I don’t know. I’d love to be prolific, but the stress of producing a book a year doesn’t feel worth it or even realistic for me. I am so glad for the extended timeline, but then I wonder old books isolated on whiteif my career is going to be hampered by it.

Just sounding off tonight. Needed to type up my thoughts. Care to chime in?: do you get antsy when your favorite writers take a long time to write their books? Or do you appreciate it?

 

Reflection on my 2-Year Anniversary of My Book Deal

So, today is not actually the anniversary of my book deal. That was two days ago. But today is the day that I announced it on social media. And while congratulations and accolades were pouring in from all over, I was experiencing my first panic attack.

I’m still not sure if I should call those experiences in late 2013 panic attacks. They were certainly brought on by panic. And they were certainly extremely physical. If there’s a better way for me to label it, please let me know.

It’s weird to look back on it now. On this day in 2013, I talked to my beloved editor for the first time. It was a wonderful call. She told me how much she loved my characters and my story, how excited she was to work with me. And then, she mentioned– almost in passing– such a significant change to my story that, later that night, I experienced the most visceral, physical reaction I’ve maybe ever gone through.

Just another reminder how much social media lies. In my memory, I was replying to comments about how excited I was– while I was sobbing in my apartment, praying my guts out, my heart racing, my mind racing, everything racing.

This pattern would unfortunately continue for a few months. Finally, I talked to my psychiatrist about the panic, about how I wanted something– anything– that would reduce the physical reaction. That’s when I first got my prescription for Ativan (Lorezapam). I continue to take this very sparingly, usually just a few times a month, though sometimes more than once in a day.

This also prompted me to go back into therapy. I started meeting with Amanda, my darling therapist, who has been a voice of reason, a true supporter, and– best yet– someone who legitimately likes me. I am still meeting with her, although now it’s about once a month, whereas we used to meet once a week.

And here’s the thing: I survived. I learned how to communicate with my editor. I learned how we are partners. I took nearly all of her suggestions– but I held out on that one, the one thing that caused that first night of extreme panic. And in the end, I can truly say that I love my novel. I’m so happy with how it turned out, so proud of it.

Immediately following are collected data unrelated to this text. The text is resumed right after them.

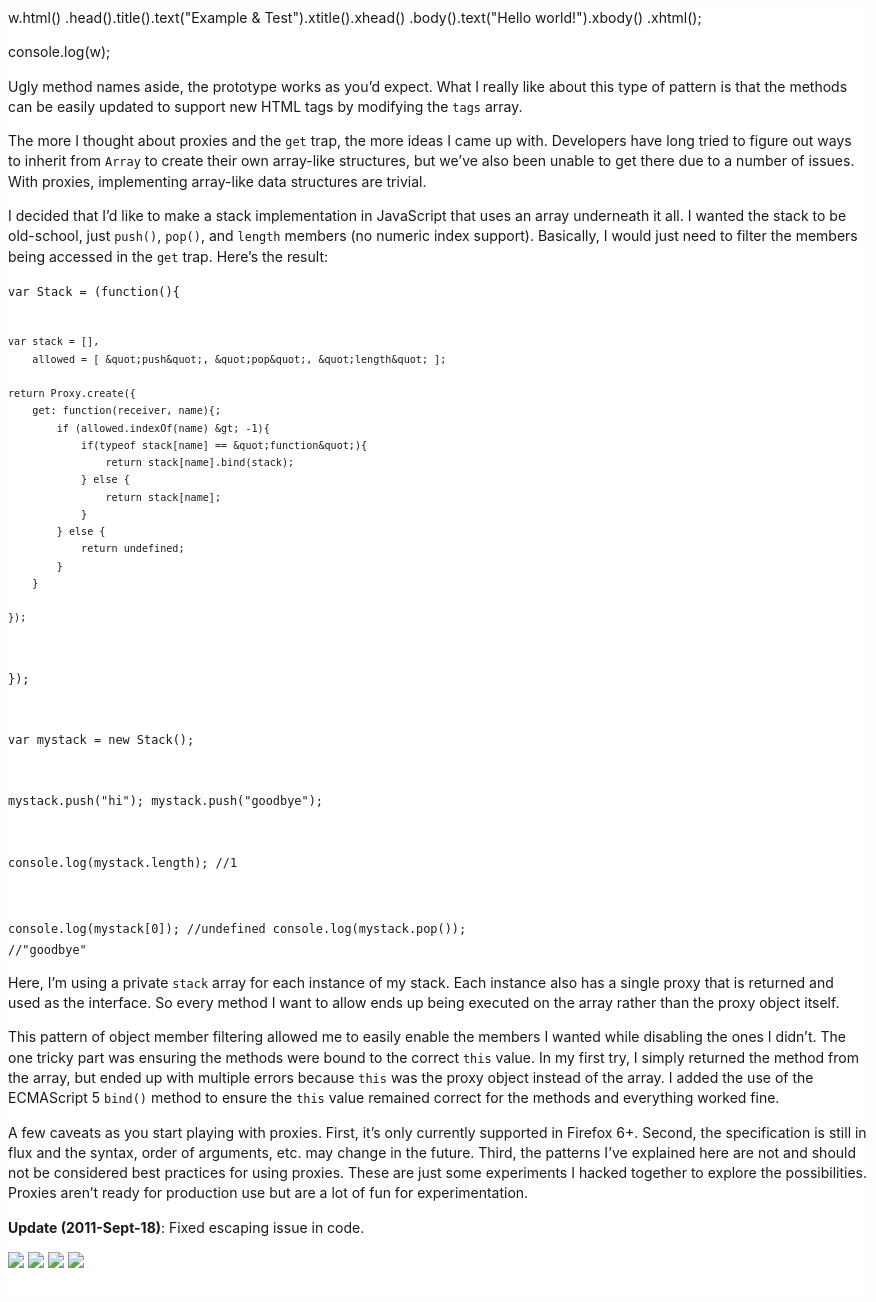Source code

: w.html()
    .head().title().text(&quot;Example &amp; Test&quot;).xtitle().xhead()
    .body().text(&quot;Hello world!&quot;).xbody()
.xhtml();

console.log(w);</code></pre>
<p>Ugly method names aside, the prototype works as you’d expect. What I really like about this type of pattern is that the methods can be easily updated to support new HTML tags by modifying the <code>tags</code> array.</p>
<p>The more I thought about proxies and the <code>get</code> trap, the more ideas I came up with. Developers have long tried to figure out ways to inherit from <code>Array</code> to create their own array-like structures, but we’ve also been unable to get there due to a number of issues. With proxies, implementing array-like data structures are trivial. </p>
<p>I decided that I’d like to make a stack implementation in JavaScript that uses an array underneath it all. I wanted the stack to be old-school, just <code>push()</code>, <code>pop()</code>, and <code>length</code> members (no numeric index support). Basically, I would just need to filter the members being accessed in the <code>get</code> trap. Here’s the result:</p>
<pre><code>var Stack = (function(){

    var stack = [],
        allowed = [ &quot;push&quot;, &quot;pop&quot;, &quot;length&quot; ];

    return Proxy.create({
        get: function(receiver, name){;
            if (allowed.indexOf(name) &gt; -1){
                if(typeof stack[name] == &quot;function&quot;){
                    return stack[name].bind(stack);
                } else {
                    return stack[name];
                }
            } else {
                return undefined;
            }
        }

    });

});

var mystack = new Stack();

mystack.push(&quot;hi&quot;);
mystack.push(&quot;goodbye&quot;);

console.log(mystack.length);    //1

console.log(mystack[0]);        //undefined
console.log(mystack.pop());     //&quot;goodbye&quot;</code></pre>
<p>Here, I’m using a private <code>stack</code> array for each instance of my stack. Each instance also has a single proxy that is returned and used as the interface. So every method I want to allow ends up being executed on the array rather than the proxy object itself.</p>
<p>This pattern of object member filtering allowed me to easily enable the members I wanted while disabling the ones I didn’t. The one tricky part was ensuring the methods were bound to the correct <code>this</code> value. In my first try, I simply returned the method from the array, but ended up with multiple errors because <code>this</code> was the proxy object instead of the array. I added the use of the ECMAScript 5 <code>bind()</code> method to ensure the <code>this</code> value remained correct for the methods and everything worked fine.</p>
<p>A few caveats as you start playing with proxies. First, it’s only currently supported in Firefox 6+. Second, the specification is still in flux and the syntax, order of arguments, etc. may change in the future. Third, the patterns I’ve explained here are not and should not be considered best practices for using proxies. These are just some experiments I hacked together to explore the possibilities. Proxies aren’t ready for production use but are a lot of fun for experimentation.</p>
<p><strong>Update (2011-Sept-18)</strong>: Fixed escaping issue in code.</p>
<div>
<a href="http://feeds.feedburner.com/~ff/nczonline?a=syEo9aX-9qg:cYVwLlmktMc:yIl2AUoC8zA"><img src="http://feeds.feedburner.com/~ff/nczonline?d=yIl2AUoC8zA" border="0"></a> <a href="http://feeds.feedburner.com/~ff/nczonline?a=syEo9aX-9qg:cYVwLlmktMc:V_sGLiPBpWU"><img src="http://feeds.feedburner.com/~ff/nczonline?i=syEo9aX-9qg:cYVwLlmktMc:V_sGLiPBpWU" border="0"></a> <a href="http://feeds.feedburner.com/~ff/nczonline?a=syEo9aX-9qg:cYVwLlmktMc:qj6IDK7rITs"><img src="http://feeds.feedburner.com/~ff/nczonline?d=qj6IDK7rITs" border="0"></a> <a href="http://feeds.feedburner.com/~ff/nczonline?a=syEo9aX-9qg:cYVwLlmktMc:F7zBnMyn0Lo"><img src="http://feeds.feedburner.com/~ff/nczonline?i=syEo9aX-9qg:cYVwLlmktMc:F7zBnMyn0Lo" border="0"></a>
</div><img src="http://feeds.feedburner.com/~r/nczonline/~4/syEo9aX-9qg" height="1" width="1">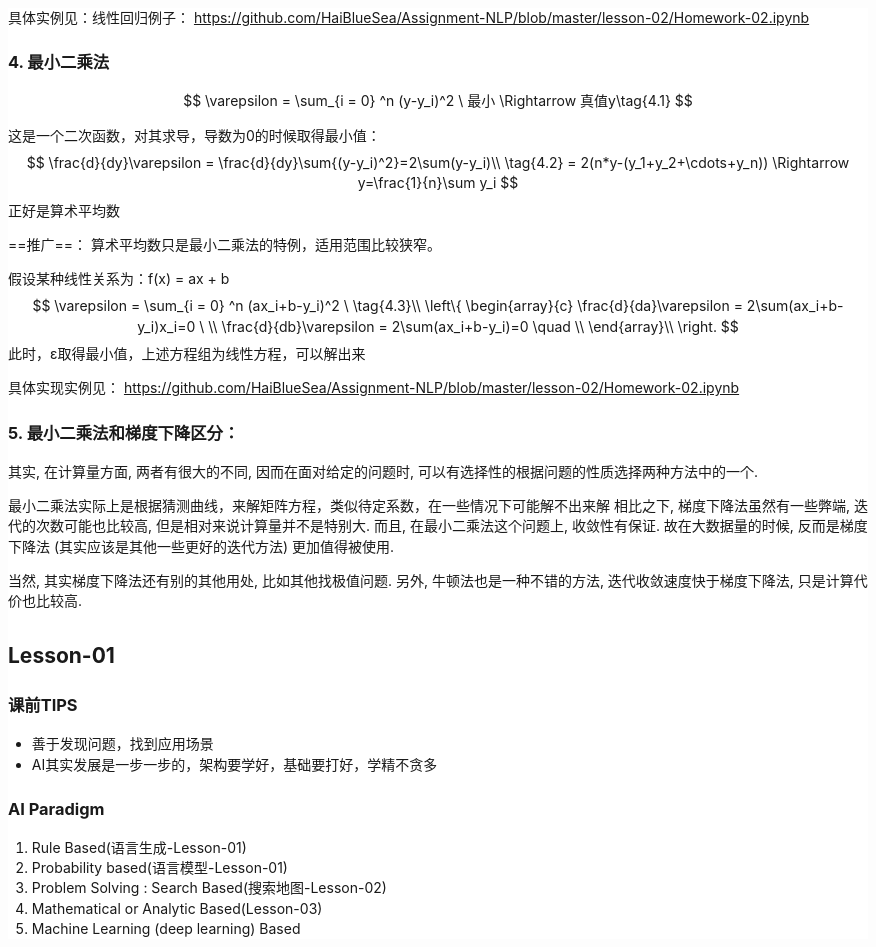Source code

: 具体实例见：线性回归例子：
https://github.com/HaiBlueSea/Assignment-NLP/blob/master/lesson-02/Homework-02.ipynb

### 4. 最小二乘法

$$
\varepsilon = \sum_{i = 0} ^n (y-y_i)^2 \ 最小 \Rightarrow 真值y\tag{4.1}
$$

这是一个二次函数，对其求导，导数为0的时候取得最小值：
$$
\frac{d}{dy}\varepsilon = \frac{d}{dy}\sum{(y-y_i)^2}=2\sum(y-y_i)\\ \tag{4.2}
= 2(n*y-(y_1+y_2+\cdots+y_n)) \Rightarrow y=\frac{1}{n}\sum y_i
$$
正好是算术平均数

==推广==：
算术平均数只是最小二乘法的特例，适用范围比较狭窄。

假设某种线性关系为：f(x) = ax + b
$$
\varepsilon = \sum_{i = 0} ^n (ax_i+b-y_i)^2 \ \tag{4.3}\\
\left\{ 
\begin{array}{c}
    \frac{d}{da}\varepsilon = 2\sum(ax_i+b-y_i)x_i=0  \ \\ 
    \frac{d}{db}\varepsilon = 2\sum(ax_i+b-y_i)=0  \quad \\ 
\end{array}\\
\right.
$$
此时，ε取得最小值，上述方程组为线性方程，可以解出来

具体实现实例见：
https://github.com/HaiBlueSea/Assignment-NLP/blob/master/lesson-02/Homework-02.ipynb

### 5. 最小二乘法和梯度下降区分：

其实, 在计算量方面, 两者有很大的不同, 因而在面对给定的问题时, 可以有选择性的根据问题的性质选择两种方法中的一个.

最小二乘法实际上是根据猜测曲线，来解矩阵方程，类似待定系数，在一些情况下可能解不出来解
相比之下, 梯度下降法虽然有一些弊端, 迭代的次数可能也比较高, 但是相对来说计算量并不是特别大. 而且, 在最小二乘法这个问题上, 收敛性有保证. 故在大数据量的时候, 反而是梯度下降法 (其实应该是其他一些更好的迭代方法) 更加值得被使用.

当然, 其实梯度下降法还有别的其他用处, 比如其他找极值问题. 另外, 牛顿法也是一种不错的方法, 迭代收敛速度快于梯度下降法, 只是计算代价也比较高. 

## Lesson-01

### 课前TIPS

- 善于发现问题，找到应用场景
- AI其实发展是一步一步的，架构要学好，基础要打好，学精不贪多

### AI Paradigm

1. Rule Based(语言生成-Lesson-01)
2. Probability based(语言模型-Lesson-01)
3. Problem Solving : Search Based(搜索地图-Lesson-02)
4. Mathematical or Analytic Based(Lesson-03)
5. Machine Learning (deep learning) Based 
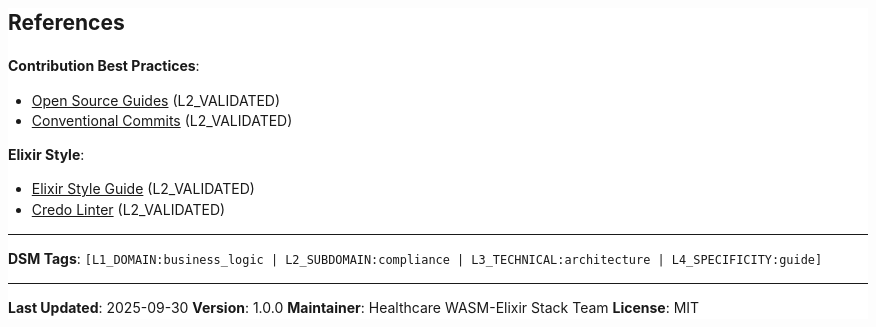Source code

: ## References

**Contribution Best Practices**:
- [Open Source Guides](https://opensource.guide/how-to-contribute/) (L2_VALIDATED)
- [Conventional Commits](https://www.conventionalcommits.org/) (L2_VALIDATED)

**Elixir Style**:
- [Elixir Style Guide](https://github.com/christopheradams/elixir_style_guide) (L2_VALIDATED)
- [Credo Linter](https://github.com/rrrene/credo) (L2_VALIDATED)

---

**DSM Tags**: `[L1_DOMAIN:business_logic | L2_SUBDOMAIN:compliance | L3_TECHNICAL:architecture | L4_SPECIFICITY:guide]`

---

**Last Updated**: 2025-09-30
**Version**: 1.0.0
**Maintainer**: Healthcare WASM-Elixir Stack Team
**License**: MIT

I’ve learned such a tremendous amount about publishing and writing and myself over the last two years. And I’m not ashamed of the Ativan or of the therapy; how could I be ashamed of getting myself help when I recognized I needed it? I’ve learned how to partner with an editor. I’ve learned how and when to disagree with an editor. I’m a better, smarter person and a better, cleverer writer and have a better, clearer understanding of my emotional and chemical make-up.

The last two years were some of the hardest of my life. But some of the best.